(Aim of the exercise): The answer must consist of every line in the data below that holds the word "text".

(Records for this task):
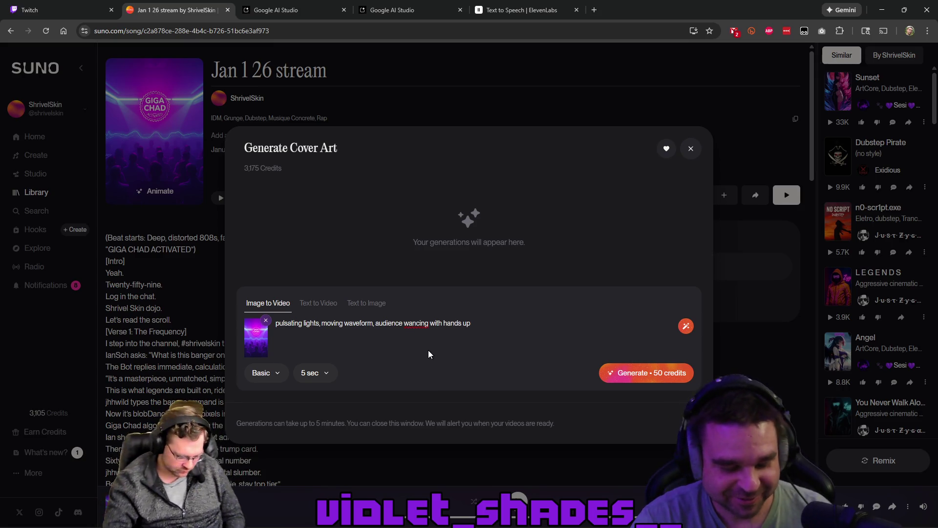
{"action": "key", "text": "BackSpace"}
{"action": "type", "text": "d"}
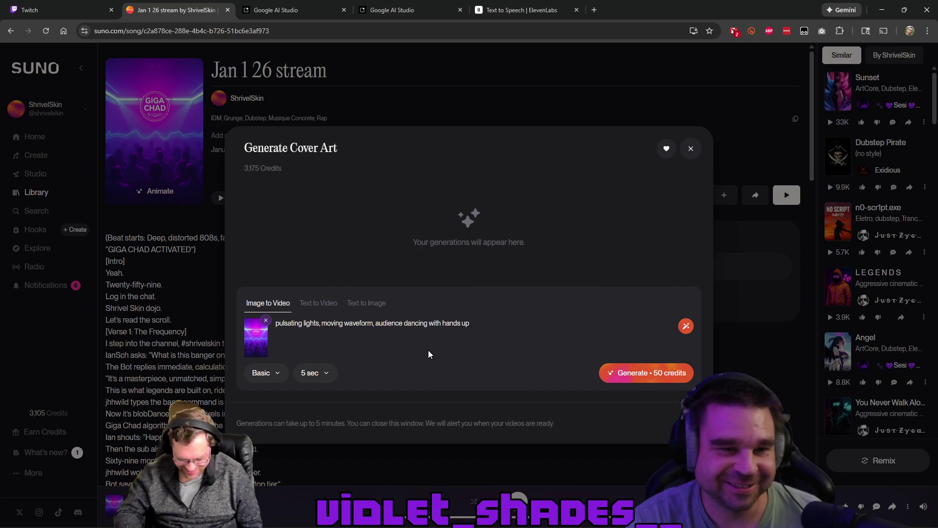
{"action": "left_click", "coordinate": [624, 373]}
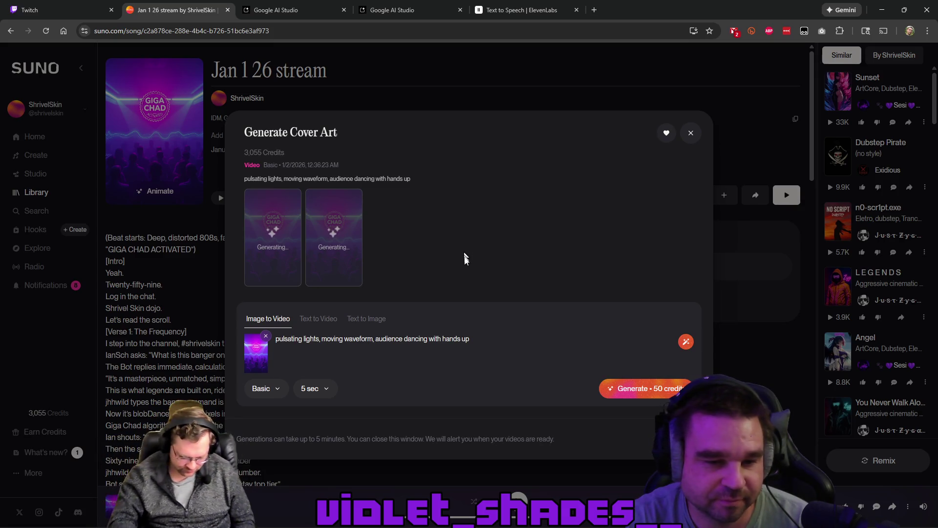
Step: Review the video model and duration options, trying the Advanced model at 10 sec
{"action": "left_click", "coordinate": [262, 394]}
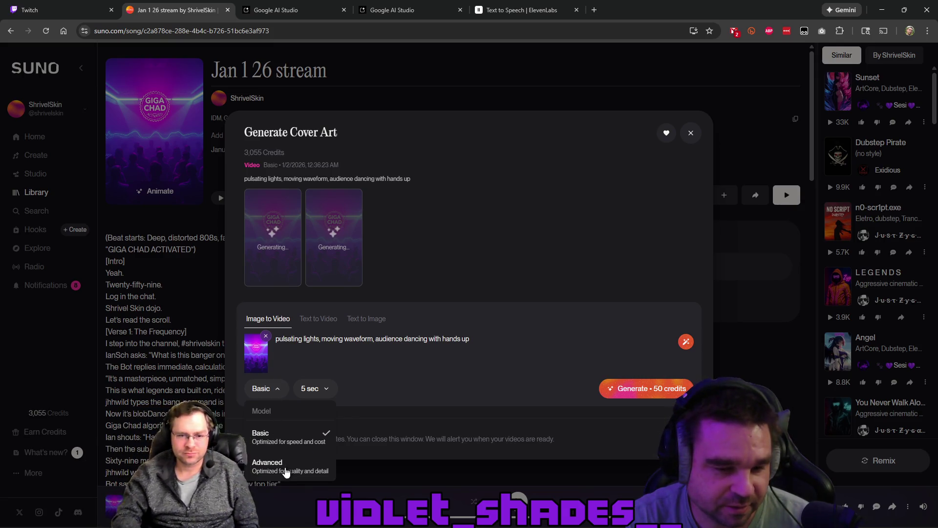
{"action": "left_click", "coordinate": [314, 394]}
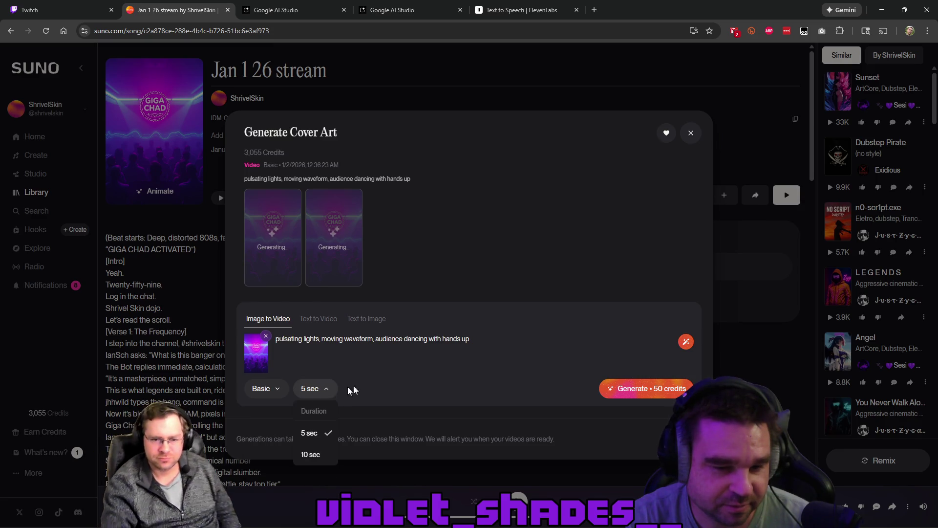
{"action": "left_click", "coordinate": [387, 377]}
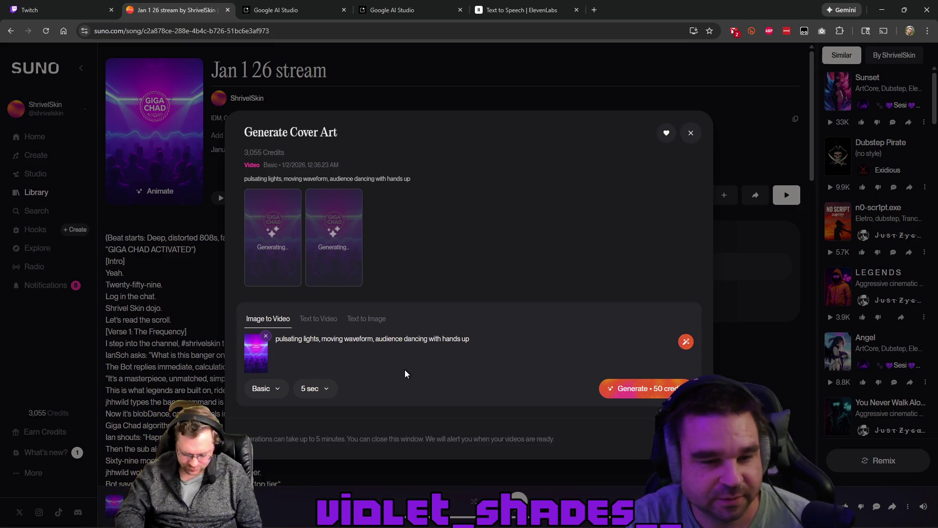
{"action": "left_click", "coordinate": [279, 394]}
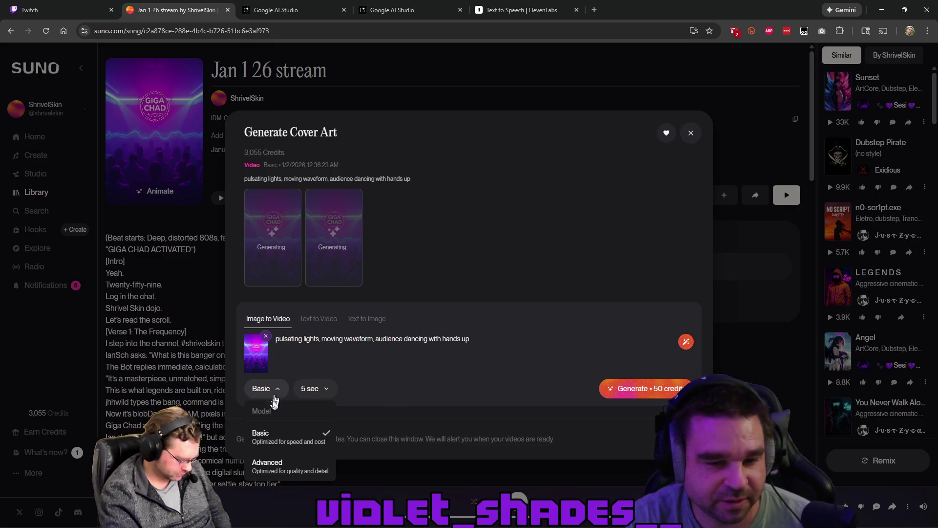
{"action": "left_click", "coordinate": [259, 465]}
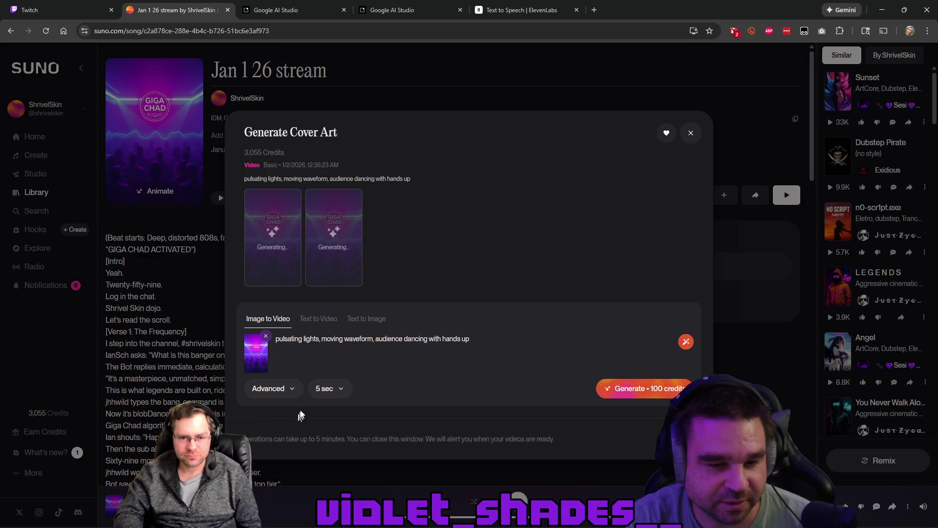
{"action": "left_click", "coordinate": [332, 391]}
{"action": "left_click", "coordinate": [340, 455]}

(Exercise solution):
{"action": "key", "text": "BackSpace"}
{"action": "type", "text": "d"}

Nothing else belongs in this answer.